Pub Date: Feb. 6th, 2018
ISBN: 978-0-06-265780-0
Publisher: Harper/HarperCollins

Racial tensions come to a murderous boil at the University of Florida, Jack Swyteck’s beloved alma mater, in this ripped-from-the-headlines thriller.

Soon after Jamal Cousin, the head of the Alpha fraternity, is found hogtied and hanged in a nearby swamp, suspicion falls on Mark Towson, the president of Theta Pi Omega, because of a text message he’d sent Jamal using the N word and concluding: “Strange fruit on the river.” Mark swears he never sent the text. He never uses that word, he doesn’t know what strange fruit is, and he thinks Billie Holiday, who made the song famous in 1939, is a man. But he can’t explain how it was logged in as having originated with his cellphone, and soon the evidence begins to mount that he knew what he was doing and meant to threaten and perhaps kill Jamal. Luckily for Mark, his father, Tucker Towson, is an old friend of Jack Swyteck (Most Dangerous Place, 2017, etc.), who’s soon on the case. That’s about the only bright spot, though.
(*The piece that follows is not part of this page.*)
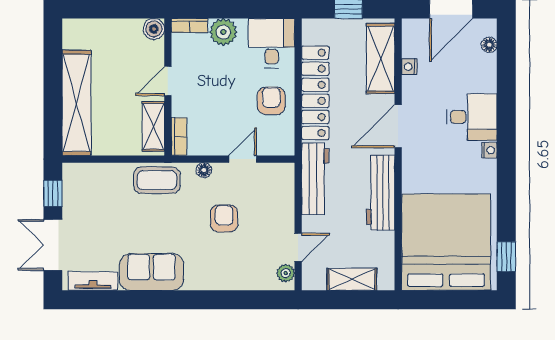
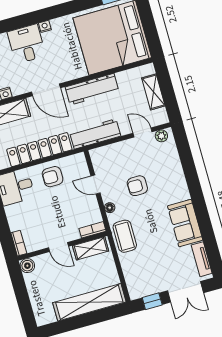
plant: (223, 32) -> (17, 220), removed

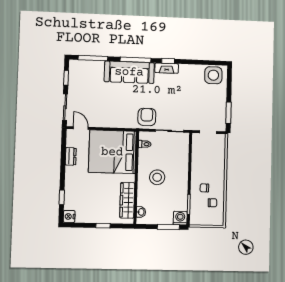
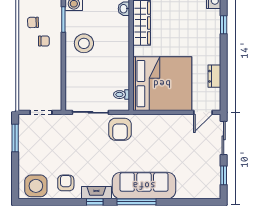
window: (93, 58) -> (191, 202), removed
armchair: (190, 77) -> (66, 183), added
door: (81, 128) -> (203, 112), hinge flipped
stool: (157, 177) -> (84, 43), moved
Mark’s mother is stricken by a return of her cancer; he’s expelled from the university after a hearing that’s mishandled at every turn; and his fraternity buddy Baine Robinson, whose phone sent another message to Jamal, turns against him. As Jack, battling to find out what really happened while keeping Mark from getting railroaded, finds that the burden of proof in a college disciplinary matter is a lot lighter than in a court of law, his wife, FBI agent Andie Henning, is asked to go deep undercover with the Aryan National Alliance in a case that’s even more explosive.

Tackling racism, white supremacists, and a generations-old lynching, the book is admirably heartfelt and humane. But the forces of evil are cartoons, the subplot feels tacked on, and the conclusion is unsatisfying on every level.